Apparently he did wish, because his dark eyes went straight to her mouth, and something eased in his expression before he turned to nod, bringing in the three violins.

“You’re flirting!” Josie whispered next to her, sounding rather delighted.

“I am not . . .” Cecilia lost track of her sentence. She had never given much thought past the moment when she would dazzle a whole ballroom by wearing a scandalous gown and flashing her ankles now and then.

Her transformation had been a way to thumb her nose at the gentlemen who had refused to dance with Silly Billy’s sister. She wanted to stand out, secretly hopeful that a man would miraculously emerge from the crowd, one brave enough to overlook the nonsense about her brother.

But suddenly the conjunction of Mozart and a handsome pianist gave her a truly outrageous thought.

If she created a scandal—a
true
scandal—she would become unmarriageable in polite society. Her mother would necessarily have to give up the fruitless pursuit of a gentleman who might overlook the question of her tainted blood.

She would be sent off to her father’s country estate in disgrace. Her brother lived there already, cheerfully feeding his pet hens and going around the estate in a pony cart. She adored James; in her opinion, the world would be a far better place if people were so “silly” as to find joy in every day, whether the sun shone or the rain fell.

She wouldn’t have to waste any more time making morning calls and sitting at the edges of ballrooms while music was played by mediocre musicians. She could spend her days playing her pianoforte, or perfecting her ability to play the harp.

Once ruined, she could hire a violin tutor. After she turned fourteen, her mother dismissed her tutor, since she considered the instrument inherently improper.

“You lift your arms in such a way that your chest is emphasized,” her mother had explained. “Perhaps for some women that would be unremarkable, but clearly you have inherited your grandmother’s bosom.”

A ruined woman could play the violin all day long, and no one could command her otherwise. She could help James tend his chickens and make certain no one took advantage of him. Her mother could give up the painful business of trying to launch her wallflower daughter on the marriage mart and just enjoy herself in London with her friends.

It was the answer to all her problems.

To be precise: that pianist was the answer.

Being (most inconveniently) a virgin who had never even been kissed, Cecilia was uncertain about her ability to seduce a gentleman. But the hardheaded part of her knew quite well that a paid musician would be unable to refuse the advances of a young lady if she made a direct set at him.

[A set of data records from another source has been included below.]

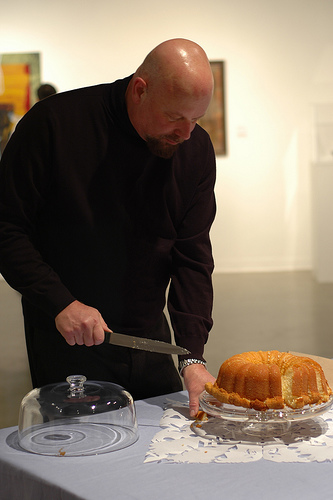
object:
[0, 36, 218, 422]
man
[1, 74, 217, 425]
clothes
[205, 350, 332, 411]
cake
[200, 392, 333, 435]
cake stand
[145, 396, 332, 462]
doily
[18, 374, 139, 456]
cover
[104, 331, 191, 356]
knife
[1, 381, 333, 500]
table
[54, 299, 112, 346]
hand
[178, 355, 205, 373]
wrist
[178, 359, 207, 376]
watch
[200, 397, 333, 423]
edge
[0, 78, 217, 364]
shirt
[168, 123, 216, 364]
sleeve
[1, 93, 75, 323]
sleeve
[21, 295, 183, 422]
pants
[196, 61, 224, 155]
picture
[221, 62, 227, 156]
edge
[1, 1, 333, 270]
wall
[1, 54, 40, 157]
picture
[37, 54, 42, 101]
edge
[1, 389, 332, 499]
table cloth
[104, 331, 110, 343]
handle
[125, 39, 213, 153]
head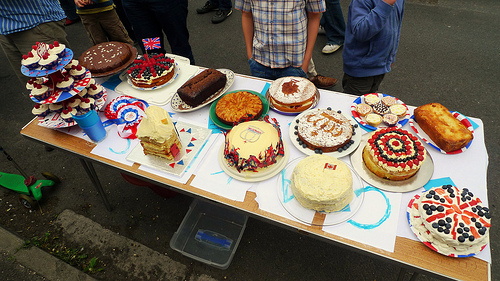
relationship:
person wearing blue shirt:
[343, 27, 403, 97] [344, 27, 399, 75]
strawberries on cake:
[424, 188, 488, 234] [418, 185, 490, 248]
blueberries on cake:
[423, 183, 491, 242] [418, 185, 490, 248]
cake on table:
[218, 112, 291, 182] [210, 50, 381, 254]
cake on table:
[291, 154, 355, 214] [210, 50, 381, 254]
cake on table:
[268, 70, 315, 108] [210, 50, 381, 254]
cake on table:
[294, 107, 359, 155] [210, 50, 381, 254]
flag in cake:
[142, 37, 162, 51] [131, 34, 180, 88]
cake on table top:
[225, 117, 286, 180] [13, 32, 484, 277]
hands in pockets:
[228, 22, 340, 83] [270, 46, 359, 91]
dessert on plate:
[171, 58, 234, 125] [159, 61, 239, 118]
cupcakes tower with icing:
[16, 32, 110, 130] [22, 33, 67, 69]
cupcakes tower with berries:
[16, 32, 110, 130] [21, 39, 71, 68]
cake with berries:
[123, 50, 183, 92] [128, 47, 173, 77]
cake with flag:
[123, 50, 183, 92] [133, 26, 168, 63]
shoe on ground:
[322, 39, 338, 55] [3, 8, 484, 278]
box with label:
[168, 198, 250, 270] [194, 226, 233, 249]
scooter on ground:
[2, 151, 55, 212] [3, 8, 484, 278]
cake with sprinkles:
[82, 41, 137, 73] [268, 77, 318, 107]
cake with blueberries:
[406, 184, 492, 260] [423, 203, 443, 215]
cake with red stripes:
[406, 184, 492, 260] [426, 210, 451, 222]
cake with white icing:
[406, 184, 492, 260] [413, 203, 463, 251]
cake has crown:
[294, 105, 354, 152] [306, 110, 345, 135]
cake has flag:
[291, 154, 355, 214] [139, 32, 169, 61]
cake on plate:
[291, 154, 355, 214] [278, 153, 365, 225]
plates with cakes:
[348, 91, 410, 131] [13, 32, 489, 244]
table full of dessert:
[19, 50, 495, 279] [177, 68, 228, 107]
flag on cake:
[143, 33, 165, 55] [122, 31, 174, 88]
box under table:
[163, 207, 248, 271] [19, 54, 493, 281]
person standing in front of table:
[341, 1, 411, 103] [19, 50, 495, 279]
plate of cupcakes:
[345, 80, 415, 130] [348, 91, 410, 131]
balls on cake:
[431, 206, 482, 243] [406, 168, 496, 261]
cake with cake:
[295, 152, 355, 214] [409, 178, 499, 256]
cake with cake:
[294, 107, 359, 155] [409, 178, 499, 256]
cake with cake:
[363, 118, 432, 205] [409, 178, 499, 256]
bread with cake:
[414, 102, 473, 153] [409, 178, 499, 256]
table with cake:
[19, 54, 493, 281] [409, 178, 499, 256]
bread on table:
[413, 102, 470, 149] [19, 50, 495, 279]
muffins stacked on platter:
[32, 43, 88, 98] [20, 38, 107, 130]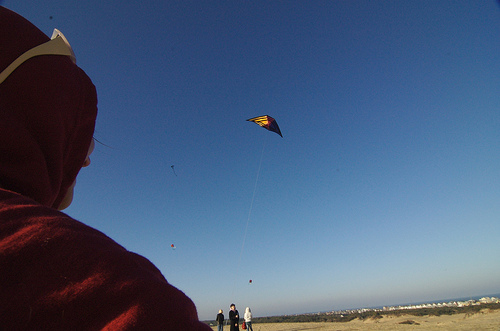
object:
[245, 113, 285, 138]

There was nothing more scandalous than flirting with a servant. Everyone knew the story of Juliet Fallesbury, who was presumably living happily in Pennsylvania with a footman named Longfellow.

The details of the
affaire
, of course, were remembered not because of Juliet (a tiresome girl who always seemed to be giggling), but because of the footman’s name. Thanks to extensive research in a naughty book Cecilia found in the library, she had deciphered the innuendo that made Juliet’s elopement so infamous.

It would be wonderful if she could find a footman with a lewd moniker. But one can hardly ask a butler if any of the servants were named Woodcock. Or Maypole.

The musician was ready to hand, so to speak. What’s more, the Duchess of Ormond loved music as much as Cecilia did. That meant these musicians were quite likely
staying in the house
.

By the time the first movement, the allegro, drew to a close, her mind was made up.